- Jaramai Location in Uttar Pradesh, India
- Coordinates: 27°22′59″N 79°02′41″E﻿ / ﻿27.38299°N 79.04478°E
- Country: India
- State: Uttar Pradesh
- District: Mainpuri
- Tehsil: Bhongaon

Area
- • Total: 2.535 km^{2} (0.979 sq mi)

Population (2011)
- • Total: 2,579
- • Density: 1,017/km^{2} (2,635/sq mi)
- Time zone: UTC+5:30 (IST)

= Jaramai, Sultanganj =

Village in Uttar Pradesh, India

Jaramai is a village in Sultanganj block of Mainpuri district, Uttar Pradesh. As of 2011, it has a population of 2,579, in 439 households.

== Demographics ==
As of 2011, Jaramai had a population of 2,579, in 439 households. This population was 54.7% male (1,412) and 45.3% female (1,167). The 0-6 age group numbered 472 (254 male and 218 female), or 18.3% of the total population. 1,605 residents were members of Scheduled Castes, or 62.2% of the total.

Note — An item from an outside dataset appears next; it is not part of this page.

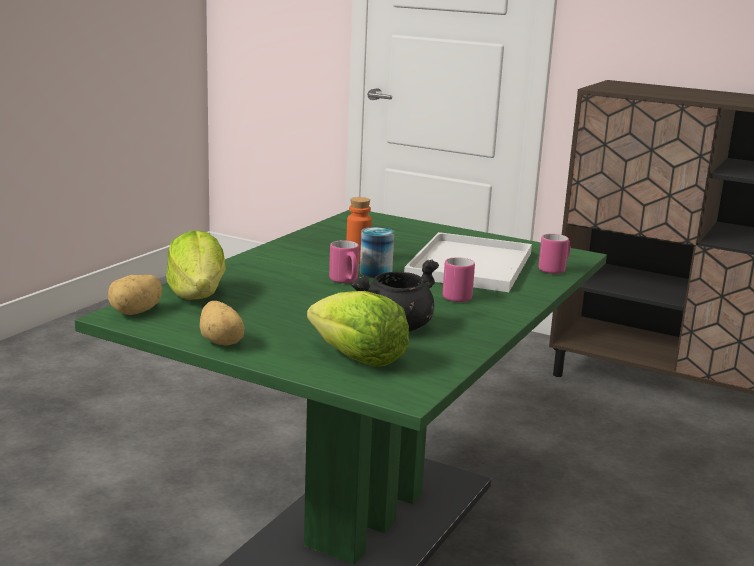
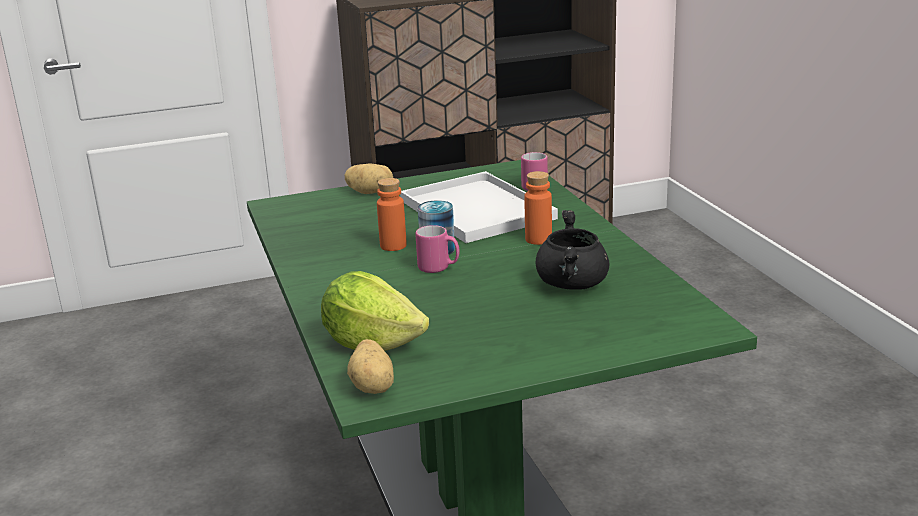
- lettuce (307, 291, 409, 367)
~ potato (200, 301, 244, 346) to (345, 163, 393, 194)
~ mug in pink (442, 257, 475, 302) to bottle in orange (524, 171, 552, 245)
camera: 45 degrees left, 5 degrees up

The 1981 census recorded Jaramai as having a population of 1,379 people, in 267 households.

The 1961 census recorded Jaramai as comprising 4 hamlets, with a total population of 1,039 people (543 male and 496 female), in 187 households and 140 physical houses. The area of the village was given as 629 acres.

== Infrastructure ==
As of 2011, Jaramai had 1 primary school; it did not have any healthcare facilities. Drinking water was provided by hand pump; there were no public toilets. The village had a post office but no public library; there was at least some access to electricity for residential and agricultural purposes. Streets were made of kachcha materials.